ENTRIES SHOWN START
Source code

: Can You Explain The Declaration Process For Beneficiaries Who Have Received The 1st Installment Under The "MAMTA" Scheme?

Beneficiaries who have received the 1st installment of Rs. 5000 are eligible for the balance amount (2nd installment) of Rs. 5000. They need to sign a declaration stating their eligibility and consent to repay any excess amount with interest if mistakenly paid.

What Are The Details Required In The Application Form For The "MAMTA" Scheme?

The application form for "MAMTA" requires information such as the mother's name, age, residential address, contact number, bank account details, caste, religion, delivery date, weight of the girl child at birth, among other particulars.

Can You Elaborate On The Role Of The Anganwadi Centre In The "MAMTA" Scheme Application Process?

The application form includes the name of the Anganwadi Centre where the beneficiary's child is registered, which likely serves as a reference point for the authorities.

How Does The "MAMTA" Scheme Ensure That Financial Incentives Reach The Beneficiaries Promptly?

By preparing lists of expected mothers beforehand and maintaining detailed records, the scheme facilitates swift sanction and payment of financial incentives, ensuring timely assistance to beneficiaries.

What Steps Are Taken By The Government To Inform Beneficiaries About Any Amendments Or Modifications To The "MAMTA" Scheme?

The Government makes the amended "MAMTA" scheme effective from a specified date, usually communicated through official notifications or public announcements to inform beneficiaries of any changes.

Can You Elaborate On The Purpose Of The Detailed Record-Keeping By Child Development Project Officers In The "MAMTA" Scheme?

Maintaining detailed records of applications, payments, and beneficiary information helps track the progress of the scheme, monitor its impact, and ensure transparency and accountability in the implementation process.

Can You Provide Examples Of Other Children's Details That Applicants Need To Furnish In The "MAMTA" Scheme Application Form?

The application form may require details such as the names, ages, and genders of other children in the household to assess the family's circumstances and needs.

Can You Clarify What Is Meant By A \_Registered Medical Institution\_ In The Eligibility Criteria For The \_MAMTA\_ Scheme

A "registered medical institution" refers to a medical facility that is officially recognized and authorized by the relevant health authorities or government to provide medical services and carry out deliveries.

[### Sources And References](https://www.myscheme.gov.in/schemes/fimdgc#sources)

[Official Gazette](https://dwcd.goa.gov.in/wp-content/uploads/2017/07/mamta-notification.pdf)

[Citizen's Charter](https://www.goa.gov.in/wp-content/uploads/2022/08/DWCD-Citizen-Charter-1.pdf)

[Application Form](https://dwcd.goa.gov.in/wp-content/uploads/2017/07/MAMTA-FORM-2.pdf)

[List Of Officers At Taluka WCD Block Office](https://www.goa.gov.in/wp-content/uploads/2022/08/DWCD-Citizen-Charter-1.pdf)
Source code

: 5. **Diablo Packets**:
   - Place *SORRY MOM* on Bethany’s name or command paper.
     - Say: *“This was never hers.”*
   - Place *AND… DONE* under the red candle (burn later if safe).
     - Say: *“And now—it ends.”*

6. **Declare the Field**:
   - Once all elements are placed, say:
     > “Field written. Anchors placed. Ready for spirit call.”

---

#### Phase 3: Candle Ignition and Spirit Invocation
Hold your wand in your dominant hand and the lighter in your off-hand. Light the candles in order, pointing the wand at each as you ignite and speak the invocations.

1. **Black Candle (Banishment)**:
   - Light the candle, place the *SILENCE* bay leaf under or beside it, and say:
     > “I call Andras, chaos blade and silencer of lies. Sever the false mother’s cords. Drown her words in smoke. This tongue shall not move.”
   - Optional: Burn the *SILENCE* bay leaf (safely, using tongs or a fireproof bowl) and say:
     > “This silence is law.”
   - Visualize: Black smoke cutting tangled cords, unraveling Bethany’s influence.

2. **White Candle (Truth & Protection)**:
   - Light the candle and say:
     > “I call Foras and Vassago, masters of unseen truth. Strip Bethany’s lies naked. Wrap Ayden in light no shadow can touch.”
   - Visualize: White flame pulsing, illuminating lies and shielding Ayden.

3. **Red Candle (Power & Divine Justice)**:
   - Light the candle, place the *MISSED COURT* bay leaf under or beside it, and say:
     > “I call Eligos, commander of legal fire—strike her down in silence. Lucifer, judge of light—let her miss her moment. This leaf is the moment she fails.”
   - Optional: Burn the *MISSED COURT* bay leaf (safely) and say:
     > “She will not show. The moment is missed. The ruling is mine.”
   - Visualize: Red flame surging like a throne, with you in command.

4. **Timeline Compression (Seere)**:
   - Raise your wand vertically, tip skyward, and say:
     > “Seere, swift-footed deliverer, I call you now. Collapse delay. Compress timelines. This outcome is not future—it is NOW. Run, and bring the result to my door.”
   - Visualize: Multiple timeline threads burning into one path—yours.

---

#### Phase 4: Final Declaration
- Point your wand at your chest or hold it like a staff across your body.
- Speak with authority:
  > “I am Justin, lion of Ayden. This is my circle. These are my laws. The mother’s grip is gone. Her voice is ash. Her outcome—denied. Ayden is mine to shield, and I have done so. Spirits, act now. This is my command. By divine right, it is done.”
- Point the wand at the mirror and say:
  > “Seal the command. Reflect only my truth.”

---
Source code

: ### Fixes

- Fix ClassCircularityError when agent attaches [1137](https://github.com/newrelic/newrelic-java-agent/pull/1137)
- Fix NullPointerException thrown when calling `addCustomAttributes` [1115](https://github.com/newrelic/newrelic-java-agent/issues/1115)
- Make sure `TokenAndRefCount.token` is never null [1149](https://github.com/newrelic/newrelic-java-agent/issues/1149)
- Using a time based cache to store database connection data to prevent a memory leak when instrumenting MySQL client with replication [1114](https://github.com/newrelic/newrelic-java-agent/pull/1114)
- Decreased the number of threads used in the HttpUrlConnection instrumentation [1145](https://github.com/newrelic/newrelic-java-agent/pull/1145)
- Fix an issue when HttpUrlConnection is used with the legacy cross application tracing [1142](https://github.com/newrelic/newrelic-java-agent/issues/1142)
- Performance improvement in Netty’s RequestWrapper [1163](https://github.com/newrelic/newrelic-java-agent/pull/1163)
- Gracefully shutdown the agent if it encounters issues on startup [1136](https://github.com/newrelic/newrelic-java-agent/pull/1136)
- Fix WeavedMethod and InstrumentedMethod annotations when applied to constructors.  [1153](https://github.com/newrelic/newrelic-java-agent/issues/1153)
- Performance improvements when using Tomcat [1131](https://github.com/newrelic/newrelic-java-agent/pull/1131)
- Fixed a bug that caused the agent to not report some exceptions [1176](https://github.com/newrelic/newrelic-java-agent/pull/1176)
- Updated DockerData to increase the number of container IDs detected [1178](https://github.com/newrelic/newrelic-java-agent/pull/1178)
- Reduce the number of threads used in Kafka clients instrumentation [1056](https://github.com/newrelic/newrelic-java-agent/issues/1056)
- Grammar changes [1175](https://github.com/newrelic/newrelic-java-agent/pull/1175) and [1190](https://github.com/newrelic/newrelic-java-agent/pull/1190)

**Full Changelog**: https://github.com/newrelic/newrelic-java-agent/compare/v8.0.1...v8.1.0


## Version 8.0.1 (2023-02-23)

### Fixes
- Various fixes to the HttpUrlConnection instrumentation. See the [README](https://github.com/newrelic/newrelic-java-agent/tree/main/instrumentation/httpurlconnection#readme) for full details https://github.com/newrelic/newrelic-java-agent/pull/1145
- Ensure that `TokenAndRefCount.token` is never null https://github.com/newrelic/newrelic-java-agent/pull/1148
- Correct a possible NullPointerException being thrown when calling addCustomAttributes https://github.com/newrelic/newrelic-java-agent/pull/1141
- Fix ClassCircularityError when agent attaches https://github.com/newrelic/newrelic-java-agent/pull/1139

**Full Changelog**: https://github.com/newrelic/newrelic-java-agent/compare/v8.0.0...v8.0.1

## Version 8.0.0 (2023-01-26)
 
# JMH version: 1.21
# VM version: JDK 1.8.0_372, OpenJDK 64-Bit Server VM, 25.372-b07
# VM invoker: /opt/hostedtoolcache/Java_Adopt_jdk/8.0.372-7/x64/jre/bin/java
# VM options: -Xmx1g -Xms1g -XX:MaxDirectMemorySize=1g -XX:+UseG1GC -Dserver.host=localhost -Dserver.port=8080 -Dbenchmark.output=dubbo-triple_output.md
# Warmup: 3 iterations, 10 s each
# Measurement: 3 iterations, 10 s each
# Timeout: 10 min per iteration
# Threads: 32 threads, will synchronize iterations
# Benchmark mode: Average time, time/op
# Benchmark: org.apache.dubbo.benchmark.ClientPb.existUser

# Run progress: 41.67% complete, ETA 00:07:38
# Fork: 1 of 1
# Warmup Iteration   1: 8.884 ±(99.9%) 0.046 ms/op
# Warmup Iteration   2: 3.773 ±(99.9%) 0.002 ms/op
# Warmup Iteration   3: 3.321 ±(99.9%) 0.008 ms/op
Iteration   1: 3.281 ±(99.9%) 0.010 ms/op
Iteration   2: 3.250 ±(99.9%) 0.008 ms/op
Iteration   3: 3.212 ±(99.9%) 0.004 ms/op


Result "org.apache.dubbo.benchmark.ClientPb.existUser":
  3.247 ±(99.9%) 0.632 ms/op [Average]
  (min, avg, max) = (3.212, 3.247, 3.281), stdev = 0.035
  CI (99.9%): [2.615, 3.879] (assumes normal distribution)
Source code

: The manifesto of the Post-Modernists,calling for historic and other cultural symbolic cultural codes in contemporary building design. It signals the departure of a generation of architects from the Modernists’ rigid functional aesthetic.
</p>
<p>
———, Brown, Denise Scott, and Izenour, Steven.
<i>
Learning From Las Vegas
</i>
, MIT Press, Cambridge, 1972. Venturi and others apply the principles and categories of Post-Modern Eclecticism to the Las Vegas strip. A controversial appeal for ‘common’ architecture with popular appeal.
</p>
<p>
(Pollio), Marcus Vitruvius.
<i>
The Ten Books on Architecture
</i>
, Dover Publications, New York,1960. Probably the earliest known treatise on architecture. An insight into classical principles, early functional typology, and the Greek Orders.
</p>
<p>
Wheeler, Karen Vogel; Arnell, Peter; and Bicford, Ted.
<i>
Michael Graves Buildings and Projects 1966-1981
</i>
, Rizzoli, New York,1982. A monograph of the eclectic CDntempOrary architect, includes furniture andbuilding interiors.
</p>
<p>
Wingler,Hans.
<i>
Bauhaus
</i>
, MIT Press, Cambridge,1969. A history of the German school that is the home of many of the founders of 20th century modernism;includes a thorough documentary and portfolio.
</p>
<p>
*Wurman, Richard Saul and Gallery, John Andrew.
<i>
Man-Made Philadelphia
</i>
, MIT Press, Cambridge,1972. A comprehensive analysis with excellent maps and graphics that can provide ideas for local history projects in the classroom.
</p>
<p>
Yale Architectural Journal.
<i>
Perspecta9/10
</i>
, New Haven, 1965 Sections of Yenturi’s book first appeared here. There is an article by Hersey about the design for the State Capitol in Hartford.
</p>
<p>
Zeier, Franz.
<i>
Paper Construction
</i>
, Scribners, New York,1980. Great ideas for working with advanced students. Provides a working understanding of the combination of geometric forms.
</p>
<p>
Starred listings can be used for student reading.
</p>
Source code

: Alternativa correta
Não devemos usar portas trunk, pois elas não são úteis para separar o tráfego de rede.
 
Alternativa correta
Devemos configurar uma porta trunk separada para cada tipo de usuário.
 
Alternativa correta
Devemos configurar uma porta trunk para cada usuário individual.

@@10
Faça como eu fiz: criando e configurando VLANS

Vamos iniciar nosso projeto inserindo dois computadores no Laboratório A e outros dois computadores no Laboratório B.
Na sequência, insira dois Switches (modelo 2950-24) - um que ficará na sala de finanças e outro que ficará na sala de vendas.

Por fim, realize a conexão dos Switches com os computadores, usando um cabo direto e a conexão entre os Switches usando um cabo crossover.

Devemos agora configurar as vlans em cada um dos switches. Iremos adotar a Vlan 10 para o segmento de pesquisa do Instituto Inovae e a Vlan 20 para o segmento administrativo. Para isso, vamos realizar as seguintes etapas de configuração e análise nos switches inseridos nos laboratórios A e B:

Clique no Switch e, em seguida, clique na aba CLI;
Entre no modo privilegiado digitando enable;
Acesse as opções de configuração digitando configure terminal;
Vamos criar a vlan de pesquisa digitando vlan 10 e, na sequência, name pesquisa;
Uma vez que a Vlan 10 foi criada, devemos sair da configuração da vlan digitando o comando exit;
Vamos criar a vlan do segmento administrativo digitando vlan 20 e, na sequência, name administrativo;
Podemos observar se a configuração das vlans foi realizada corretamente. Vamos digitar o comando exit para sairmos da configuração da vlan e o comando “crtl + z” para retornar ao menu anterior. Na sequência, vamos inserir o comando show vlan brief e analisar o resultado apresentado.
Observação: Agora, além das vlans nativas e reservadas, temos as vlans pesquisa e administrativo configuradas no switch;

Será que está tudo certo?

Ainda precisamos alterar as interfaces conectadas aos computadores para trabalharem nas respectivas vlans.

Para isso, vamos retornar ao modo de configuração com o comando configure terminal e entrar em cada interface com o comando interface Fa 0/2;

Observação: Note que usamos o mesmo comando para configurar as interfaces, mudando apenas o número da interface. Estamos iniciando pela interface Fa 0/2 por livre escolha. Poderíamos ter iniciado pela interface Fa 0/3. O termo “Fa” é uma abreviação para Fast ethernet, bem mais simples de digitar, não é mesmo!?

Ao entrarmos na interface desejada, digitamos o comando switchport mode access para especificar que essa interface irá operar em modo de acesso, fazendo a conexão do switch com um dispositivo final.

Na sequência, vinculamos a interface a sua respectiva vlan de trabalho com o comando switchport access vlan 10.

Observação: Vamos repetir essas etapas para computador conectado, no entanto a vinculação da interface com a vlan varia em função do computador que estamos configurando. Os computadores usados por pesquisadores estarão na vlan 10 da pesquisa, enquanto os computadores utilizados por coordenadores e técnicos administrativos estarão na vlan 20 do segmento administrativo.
ENTRIES SHOWN END
■ **ACTIVITY**
Return each line in the records that holds the string "instrumentation".

■ **SOLUTION TO THIS PROBLEM**
- Decreased the number of threads used in the HttpUrlConnection instrumentation [1145](https://github.com/newrelic/newrelic-java-agent/pull/1145)
- Reduce the number of threads used in Kafka clients instrumentation [1056](https://github.com/newrelic/newrelic-java-agent/issues/1056)
- Various fixes to the HttpUrlConnection instrumentation. See the [README](https://github.com/newrelic/newrelic-java-agent/tree/main/instrumentation/httpurlconnection#readme) for full details https://github.com/newrelic/newrelic-java-agent/pull/1145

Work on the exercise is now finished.